Ayrıca İsrail'e yönelik belirli savunma ürünleri ve bileşenlerinin ihracat lisansları da askıya alındı. Ülkede faaliyet gösteren çok sayıda sivil toplum kuruluşu, tüketicilere İsrail menşeli ürünleri satın almama çağrısı yapıyor.
Tüketici boykotları özellikle gıda ürünleri üzerinde yoğunlaşıyor. İsrail'den veya işgal altındaki topraklardan gelen hurma ve narenciye gibi tarım ürünlerinin satışına karşı çıkılıyor.
Kanada, İsrail ile yürürlükte olan serbest ticaret anlaşmasını sürdürse de bu durum Orta Doğu'da Adalet ve Barış İçin Kanadalılar (CJPME) gibi bazı sivil toplum kuruluşlarının eleştirilerine neden oluyor. Özellikle işgal altındaki topraklarda üretilen ürünlerin bu anlaşma kapsamında Kanada pazarına girmesi tepki çekiyor.

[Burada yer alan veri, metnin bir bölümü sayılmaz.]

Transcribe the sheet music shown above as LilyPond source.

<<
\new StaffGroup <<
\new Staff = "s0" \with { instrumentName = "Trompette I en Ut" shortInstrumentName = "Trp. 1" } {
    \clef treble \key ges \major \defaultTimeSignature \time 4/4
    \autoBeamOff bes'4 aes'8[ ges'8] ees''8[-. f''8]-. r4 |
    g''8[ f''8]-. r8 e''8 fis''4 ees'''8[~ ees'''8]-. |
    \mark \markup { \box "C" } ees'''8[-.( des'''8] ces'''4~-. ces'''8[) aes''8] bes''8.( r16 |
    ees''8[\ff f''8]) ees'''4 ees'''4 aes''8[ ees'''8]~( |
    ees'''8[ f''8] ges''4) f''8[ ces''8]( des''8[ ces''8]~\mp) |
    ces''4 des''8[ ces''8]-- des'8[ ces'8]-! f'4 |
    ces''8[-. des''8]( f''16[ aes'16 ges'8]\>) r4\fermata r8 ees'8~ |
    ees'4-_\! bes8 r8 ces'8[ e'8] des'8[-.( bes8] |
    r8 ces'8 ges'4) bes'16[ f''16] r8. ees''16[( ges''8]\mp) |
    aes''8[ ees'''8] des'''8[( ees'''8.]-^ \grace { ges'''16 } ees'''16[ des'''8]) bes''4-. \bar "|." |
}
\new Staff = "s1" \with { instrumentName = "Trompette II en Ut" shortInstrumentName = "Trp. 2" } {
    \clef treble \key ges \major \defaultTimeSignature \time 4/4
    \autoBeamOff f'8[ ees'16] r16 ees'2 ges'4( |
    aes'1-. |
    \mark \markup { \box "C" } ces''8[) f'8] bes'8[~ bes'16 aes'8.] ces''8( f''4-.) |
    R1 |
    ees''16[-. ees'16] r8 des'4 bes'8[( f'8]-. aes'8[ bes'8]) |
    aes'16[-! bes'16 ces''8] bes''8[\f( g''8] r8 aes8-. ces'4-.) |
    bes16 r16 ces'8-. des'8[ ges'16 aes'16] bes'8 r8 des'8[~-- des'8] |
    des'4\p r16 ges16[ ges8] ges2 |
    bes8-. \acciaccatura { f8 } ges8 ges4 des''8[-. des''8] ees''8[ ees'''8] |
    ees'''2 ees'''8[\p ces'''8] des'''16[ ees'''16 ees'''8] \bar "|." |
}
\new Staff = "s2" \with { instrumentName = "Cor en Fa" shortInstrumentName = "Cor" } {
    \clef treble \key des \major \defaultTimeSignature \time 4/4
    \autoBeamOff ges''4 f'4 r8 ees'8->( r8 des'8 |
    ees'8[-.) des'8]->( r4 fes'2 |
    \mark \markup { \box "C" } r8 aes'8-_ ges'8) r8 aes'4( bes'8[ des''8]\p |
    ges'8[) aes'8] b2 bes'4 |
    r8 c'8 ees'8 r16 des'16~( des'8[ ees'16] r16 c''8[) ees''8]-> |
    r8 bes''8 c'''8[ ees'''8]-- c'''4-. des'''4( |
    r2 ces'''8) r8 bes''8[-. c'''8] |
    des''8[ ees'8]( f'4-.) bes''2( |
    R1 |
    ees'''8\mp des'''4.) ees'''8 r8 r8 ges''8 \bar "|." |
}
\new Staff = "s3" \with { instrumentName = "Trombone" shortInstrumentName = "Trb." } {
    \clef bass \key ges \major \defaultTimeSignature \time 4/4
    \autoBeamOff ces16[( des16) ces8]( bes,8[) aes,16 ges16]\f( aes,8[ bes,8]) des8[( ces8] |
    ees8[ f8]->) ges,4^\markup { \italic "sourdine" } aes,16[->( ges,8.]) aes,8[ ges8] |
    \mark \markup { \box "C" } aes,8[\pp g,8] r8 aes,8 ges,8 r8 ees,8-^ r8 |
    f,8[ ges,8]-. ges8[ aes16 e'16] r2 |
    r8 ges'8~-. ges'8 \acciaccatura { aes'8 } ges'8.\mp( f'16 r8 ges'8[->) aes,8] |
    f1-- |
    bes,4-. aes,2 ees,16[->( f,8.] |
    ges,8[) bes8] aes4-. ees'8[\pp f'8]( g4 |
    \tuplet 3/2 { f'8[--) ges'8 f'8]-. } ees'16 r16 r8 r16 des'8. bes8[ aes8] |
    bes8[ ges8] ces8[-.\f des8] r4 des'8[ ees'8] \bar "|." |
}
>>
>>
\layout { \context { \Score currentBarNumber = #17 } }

Ayrıca İsrail merkezli bazı teknoloji şirketlerinin ürünleri de boykot kampanyalarının hedefinde yer alıyor. Üniversitelerde de İsrail ile iş birliklerinin durdurulmasına yönelik protestolar düzenleniyor.
Latin Amerika
Latin Amerika ülkelerinde Gazze'de yaşananlar ve İsrail'in uygulamaları kamuoyunda yankı buluyor.
Bölgedeki bazı hükümetler, İsrail ile ekonomik ve diplomatik ilişkilerde temkinli adımlar atarken, sivil toplum kuruluşları ve aktivist gruplar boykot kampanyaları düzenliyor.
Brezilya, Arjantin, Meksika ve Şili gibi ülkelerdeki sivil toplum kuruluşları İsrail menşeli ürünlerin satın alınmaması çağrısında bulunuyor. Özellikle işgal altındaki Filistin topraklarında üretilen gıda ve tarım ürünleri boykot kampanyalarının odağında yer alıyor.
Bölgedeki hükümetler genel olarak İsrail ile ticaret anlaşmalarını sürdürürken, sivil toplum kuruluşları işgal altındaki Filistin topraklarında üretilen ürünlerin ithalatının yasaklanması için hükümetlere baskı yapıyor.